→ Problems and tasks
(a) In the text on alternative financing mechanisms, what two possible scenarios does the answer identify?
(b) From the text on alternative financing mechanisms, return the passage word for word, beginning at the words "Question: Is a" and stopping after the words "known as tawarruq.".

→ Text provided
########################################
The Rulings of Using Certain Alternative Financing Mechanisms

Hanafi Fiqh

Answered by Shaykh Faraz A. Khan

Question: Is a financing mechanism whereby I purchase assets from a bank, on a murabaha concept of known and stated profit to the seller at deferred payments, and subsequently sell these assets upon taking possession of them, via the bank’s brokerage services or otherwise, permissible?  I have read that this is only permissible in cases of need.  If so, what constitutes such a need, and why would this be different from buying and selling of any other kind such that it requires genuine need on the part of the purchaser?


Answer: Assalamu alaikum warahmatullah,

I pray this finds you in the best of health and states.

There are two possible scenarios here: the first is known as bay’ al-‘inah and the second is known as tawarruq.

Bay’ al-‘Inah

This is composed of two sale transactions. In the first transaction, a seller sells an item for a particular price to be paid in deferred installments. In the second transaction, after taking possession of the item, the buyer sells the item back to the seller for immediate payment of a lower price, to be paid before the installments of the first sale are due.
########################################
→ Data block
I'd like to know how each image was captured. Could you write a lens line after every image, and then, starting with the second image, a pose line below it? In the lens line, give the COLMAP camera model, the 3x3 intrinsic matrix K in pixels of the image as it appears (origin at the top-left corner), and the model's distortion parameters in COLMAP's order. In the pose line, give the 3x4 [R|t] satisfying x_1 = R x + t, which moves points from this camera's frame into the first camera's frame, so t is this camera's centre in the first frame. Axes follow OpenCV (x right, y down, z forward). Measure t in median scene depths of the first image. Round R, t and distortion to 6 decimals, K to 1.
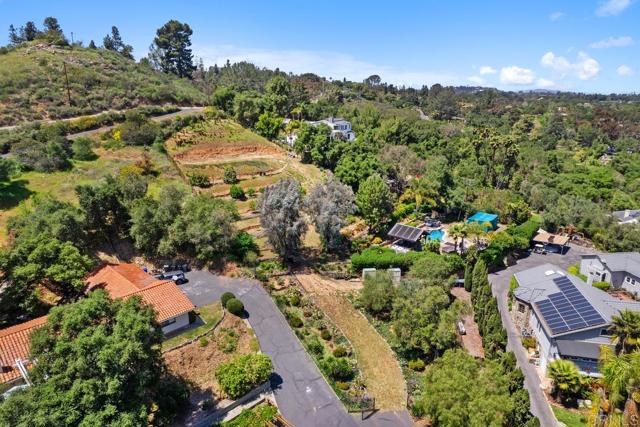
########################################
→ Responses by task
(a) Bay’ al-‘inah and tawarruq.

(b)
Question: Is a financing mechanism whereby I purchase assets from a bank, on a murabaha concept of known and stated profit to the seller at deferred payments, and subsequently sell these assets upon taking possession of them, via the bank’s brokerage services or otherwise, permissible?  I have read that this is only permissible in cases of need.  If so, what constitutes such a need, and why would this be different from buying and selling of any other kind such that it requires genuine need on the part of the purchaser?


Answer: Assalamu alaikum warahmatullah,

I pray this finds you in the best of health and states.

There are two possible scenarios here: the first is known as bay’ al-‘inah and the second is known as tawarruq.